[Opening Provided data section]
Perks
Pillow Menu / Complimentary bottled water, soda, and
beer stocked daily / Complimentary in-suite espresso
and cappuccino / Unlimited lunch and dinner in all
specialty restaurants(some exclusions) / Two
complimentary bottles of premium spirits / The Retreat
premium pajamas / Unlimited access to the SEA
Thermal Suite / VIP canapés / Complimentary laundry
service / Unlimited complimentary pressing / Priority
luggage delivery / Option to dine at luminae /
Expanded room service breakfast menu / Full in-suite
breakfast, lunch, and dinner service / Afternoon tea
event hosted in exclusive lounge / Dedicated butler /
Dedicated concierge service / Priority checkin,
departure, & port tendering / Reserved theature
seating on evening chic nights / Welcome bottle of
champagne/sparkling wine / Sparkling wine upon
[Closing Provided data section]
[Opening Provided data section]
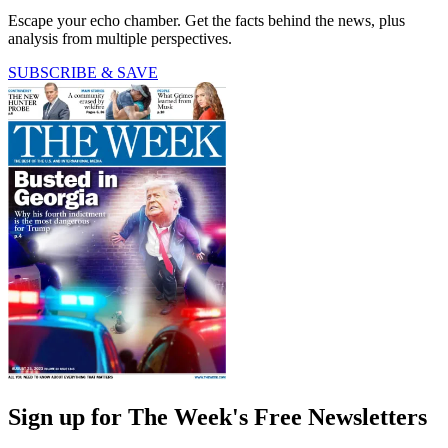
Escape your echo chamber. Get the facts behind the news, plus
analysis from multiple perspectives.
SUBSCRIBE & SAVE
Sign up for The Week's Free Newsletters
[Closing Provided data section]
Please rewrite the stretch of lines in the entries above, from the line containing "Escape your echo" through the line containing "Sign up for The Week's Free Newsletters", as a JSON list of strings with one string per line and blank lines omitted.

[
  "Escape your echo chamber. Get the facts behind the news, plus",
  "analysis from multiple perspectives.",
  "SUBSCRIBE & SAVE",
  "Sign up for The Week's Free Newsletters"
]